Phylogenetic relationships inferred from Bayesian analysis
Phylogenetic relationships inferred from Bayesian analysis (Mr. Bayes) of 3 genes sequenced from Hyalinobatrachium fleischmanni and sister species, with maximum-likelihood bootstrap support values >0.50 shown to the right of each node. For details see Materials an Methods Section.
Haplotype networks of mitochondrial DNA haplotypes for 16S, COI and ND1 for H. fleischmanni. Hatch marks represent inferred mutational steps. The size of the circle is proportional to the number of individuals found for each haplotype.

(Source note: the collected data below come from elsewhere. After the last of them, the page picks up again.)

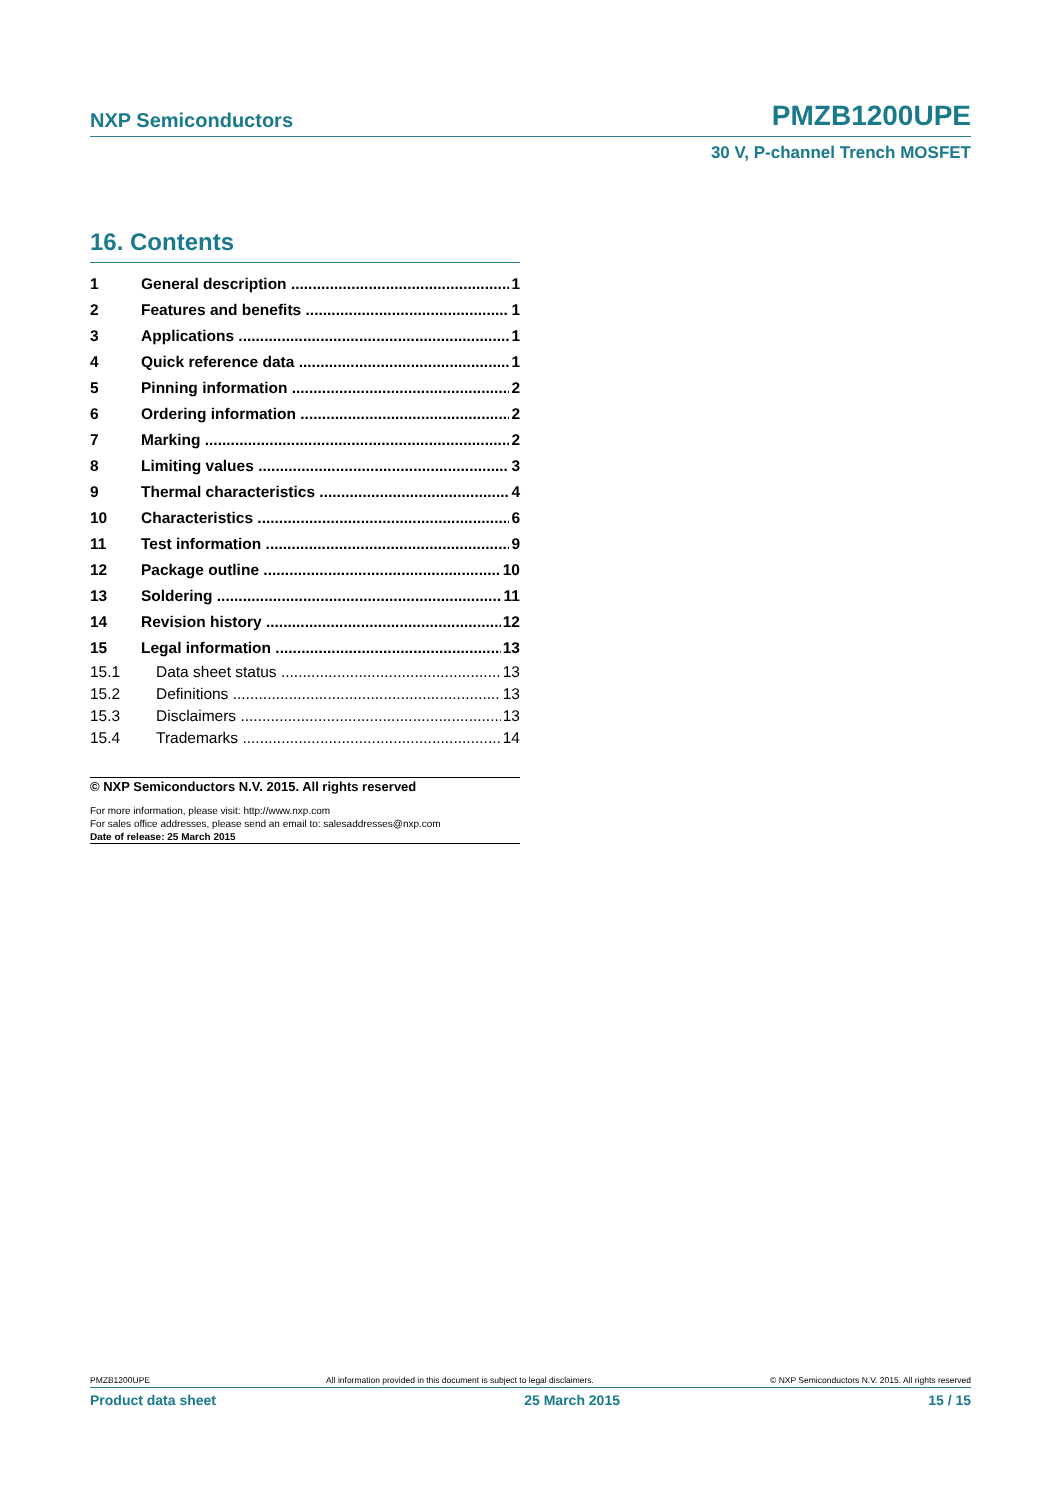NXP Semiconductors PMZB1200UPE
30 V, P-channel Trench MOSFET
16. Contents
1 General description 1
2 Features and benefits 1
3 Applications 1
4 Quick reference data 1
5 Pinning information 2
6 Ordering information 2
7 Marking 2
8 Limiting values 3
9 Thermal characteristics 4
10 Characteristics 6
11 Test information 9
12 Package outline 10
13 Soldering 11
14 Revision history 12
15 Legal information 13
15.1 Data sheet status 13
15.2 Definitions 13
15.3 Disclaimers 13
15.4 Trademarks 14
© NXP Semiconductors N.V. 2015. All rights reserved
For more information, please visit: http://www.nxp.com
For sales office addresses, please send an email to: salesaddresses@nxp.com
Date of release: 25 March 2015
PMZB1200UPE All information provided in this document is subject to legal disclaimers. © NXP Semiconductors N.V. 2015. All rights reserved
Product data sheet 25 March 2015 15 / 15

Specimens and DNA sequences used in this research
Specimens and DNA sequences used in this research. Museum voucher, GenBank accession numbers and data sources are specified. GenBank numbers in bold correspond to numbers taken from previously published sources. Museum abbreviations are CD (Colección de Vertebrados de Docencia de la Universidad del Valle), CH (Círculo Herpetológico de Panamá), IAVH-Am (Colección de Anfibios del Instituto de Investigación de Recursos Biológicos Alexander von Humboldt), MHNLS (Museo de Historia Natural La Salle), MHUA (Museo de Herpetología Universidad de Antioquia), MVZ (Museum of Vertebrate Zoology, University of California at Berkeley), MZFC (Museo de Zoología de la Facultad de Ciencias), QCAZ (Museum of Zoology at Catholic University of Ecuador), SMNF (Senckenberg Museum, Frankfurt), UF (Florida Museum of Natural History), UCR (Colección de Herpetología, Universidad de Costa Rica). Abbreviations for field series of individuals are as follow: AJC (Andrew J. Crawford), AMMH (Angela M. Mendoza), CRVA (Carlos R. Vázquez- Almazán), JAC (Jonathan A. Campbell), KRL (Karen R. Lips), RLR (Roberto Luna-Reyes), RVG (Rodrigo Villegas García), UOGV (Uri O. García-Vazquez).